O caso das adolescentes que ofenderam a filha da atriz Samara Felippo com ofensas racistas ganhou uma atualização. A Justiça de São Paulo determinou que as duas meninas responsáveis por escreverem as mensagens preconceituosas no caderno da primogênita da artista terão que prestar serviços comunitários por quatro meses, que terão uma carga horária de seis horas semanais. 
A 2ª Vara Especial da Infância e da Juventude reconheceu a situação como um ato infracional equivalente a "injúria racial". No entanto, a defesa das envolvidas contestou a decisão, argumentando que a frase utilizada não teria caráter racial e solicitando a mudança da tipificação para simples injúria. Após recurso apresentado pelos advogados das jovens, o caso segue agora em julgamento pela segunda instância. As informações foram divulgadas pelo G1.

O episódio aconteceu em abril de 2024, dentro das dependências do colégio particular Vera Cruz, localizado na Zona Oeste de São Paulo.
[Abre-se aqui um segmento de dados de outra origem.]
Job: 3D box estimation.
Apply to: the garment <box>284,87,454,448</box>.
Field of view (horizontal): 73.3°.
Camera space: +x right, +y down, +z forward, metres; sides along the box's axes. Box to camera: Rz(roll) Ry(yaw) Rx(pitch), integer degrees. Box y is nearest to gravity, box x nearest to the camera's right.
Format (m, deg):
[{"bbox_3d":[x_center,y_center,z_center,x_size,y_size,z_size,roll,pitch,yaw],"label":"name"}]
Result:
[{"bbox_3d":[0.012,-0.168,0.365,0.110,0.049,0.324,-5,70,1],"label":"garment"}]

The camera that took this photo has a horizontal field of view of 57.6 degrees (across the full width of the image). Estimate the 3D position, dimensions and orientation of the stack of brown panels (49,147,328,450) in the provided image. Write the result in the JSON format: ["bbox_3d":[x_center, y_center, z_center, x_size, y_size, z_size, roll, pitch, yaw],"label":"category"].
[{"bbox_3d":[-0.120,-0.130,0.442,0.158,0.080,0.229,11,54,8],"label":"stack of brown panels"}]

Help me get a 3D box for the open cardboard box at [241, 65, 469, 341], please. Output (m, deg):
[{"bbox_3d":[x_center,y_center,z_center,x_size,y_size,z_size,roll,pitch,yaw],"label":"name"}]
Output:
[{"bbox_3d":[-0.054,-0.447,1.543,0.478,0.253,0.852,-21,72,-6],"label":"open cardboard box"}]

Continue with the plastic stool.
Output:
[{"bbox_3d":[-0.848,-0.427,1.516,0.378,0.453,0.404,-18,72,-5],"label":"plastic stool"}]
As estudantes, que estavam no 9º ano, pegaram sem permissão o caderno de uma colega com a intenção de copiar uma pesquisa. Depois de cometerem o plágio, arrancaram as páginas e deixaram no caderno uma mensagem de teor racista. O material foi devolvido anonimamente na área de achados e perdidos da escola.

A atriz Samara Felippo, que além de mãe da vítima também é ex-estudante da instituição, expressou sua decepção com andamento do caso. Ela destacou ainda que a audiência foi marcada justamente para o dia do aniversário da filha, o que tornou o momento ainda mais doloroso para ambas.  “Eu ainda estou nessa luta e não só pela minha filha, mas pelos inúmeros casos de racismo que continuam acontecendo recorrentemente com adolescentes e crianças nas escolas”, ela escreveu em uma publicação feita nas redes sociais na última sexta-feira (18).

A menina, de 15 anos de idade, atualmente acompanhada por profissionais de saúde mental, deixou a escola ao término do ano letivo, decisão tomada pela mãe, que demonstrou insatisfação com a postura adotada pela instituição diante dos fatos.